__EXERCISE__
Leaving the images out, output each entry below exactly.

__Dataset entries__
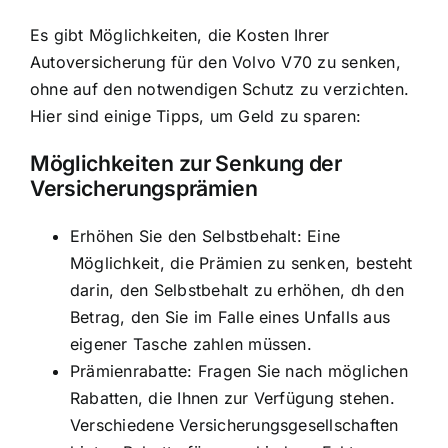
Es gibt Möglichkeiten, die Kosten Ihrer
Autoversicherung für den Volvo V70 zu senken,
ohne auf den notwendigen Schutz zu verzichten.
Hier sind einige Tipps, um Geld zu sparen:
Möglichkeiten zur Senkung der
Versicherungsprämien
Erhöhen Sie den Selbstbehalt: Eine
Möglichkeit, die Prämien zu senken, besteht
darin, den Selbstbehalt zu erhöhen, dh den
Betrag, den Sie im Falle eines Unfalls aus
eigener Tasche zahlen müssen.
Prämienrabatte: Fragen Sie nach möglichen
Rabatten, die Ihnen zur Verfügung stehen.
Verschiedene Versicherungsgesellschaften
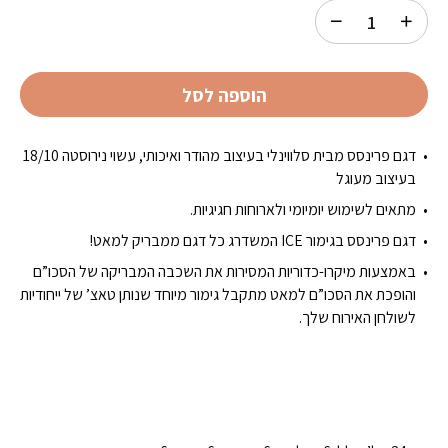
הוספה לסל
דגם פרינסס מבית סלווינלי בעיצוב מהודר ואיכותי, עשוי נירוסטה 18/10
בעיצוב מעוגל
מתאים לשימוש יומיומי ולארוחות חגיגיות.
דגם פרינסס בגימור ICE המשדרג כל דגם ממבריק למאט!
באמצעות מיקרו-כדוריות המסירות את השכבה המבריקה של הסכו”ם
והופכת את הסכו”ם למאט מתקבל גימור מיוחד שנותן טאצ’ של ייחודיות
לשולחן האירוח שלך.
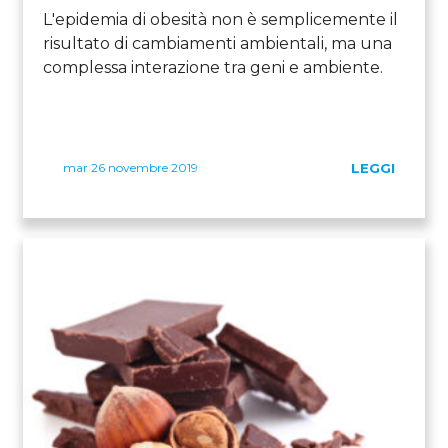
L'epidemia di obesità non è semplicemente il
risultato di cambiamenti ambientali, ma una
complessa interazione tra geni e ambiente.
mar 26 novembre 2019
LEGGI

__RESPONSE__
Es gibt Möglichkeiten, die Kosten Ihrer
Autoversicherung für den Volvo V70 zu senken,
ohne auf den notwendigen Schutz zu verzichten.
Hier sind einige Tipps, um Geld zu sparen:
Möglichkeiten zur Senkung der
Versicherungsprämien
Erhöhen Sie den Selbstbehalt: Eine
Möglichkeit, die Prämien zu senken, besteht
darin, den Selbstbehalt zu erhöhen, dh den
Betrag, den Sie im Falle eines Unfalls aus
eigener Tasche zahlen müssen.
Prämienrabatte: Fragen Sie nach möglichen
Rabatten, die Ihnen zur Verfügung stehen.
Verschiedene Versicherungsgesellschaften
הוספה לסל
דגם פרינסס מבית סלווינלי בעיצוב מהודר ואיכותי, עשוי נירוסטה 18/10
בעיצוב מעוגל
מתאים לשימוש יומיומי ולארוחות חגיגיות.
דגם פרינסס בגימור ICE המשדרג כל דגם ממבריק למאט!
באמצעות מיקרו-כדוריות המסירות את השכבה המבריקה של הסכו”ם
והופכת את הסכו”ם למאט מתקבל גימור מיוחד שנותן טאצ’ של ייחודיות
לשולחן האירוח שלך.
L'epidemia di obesità non è semplicemente il
risultato di cambiamenti ambientali, ma una
complessa interazione tra geni e ambiente.
mar 26 novembre 2019
LEGGI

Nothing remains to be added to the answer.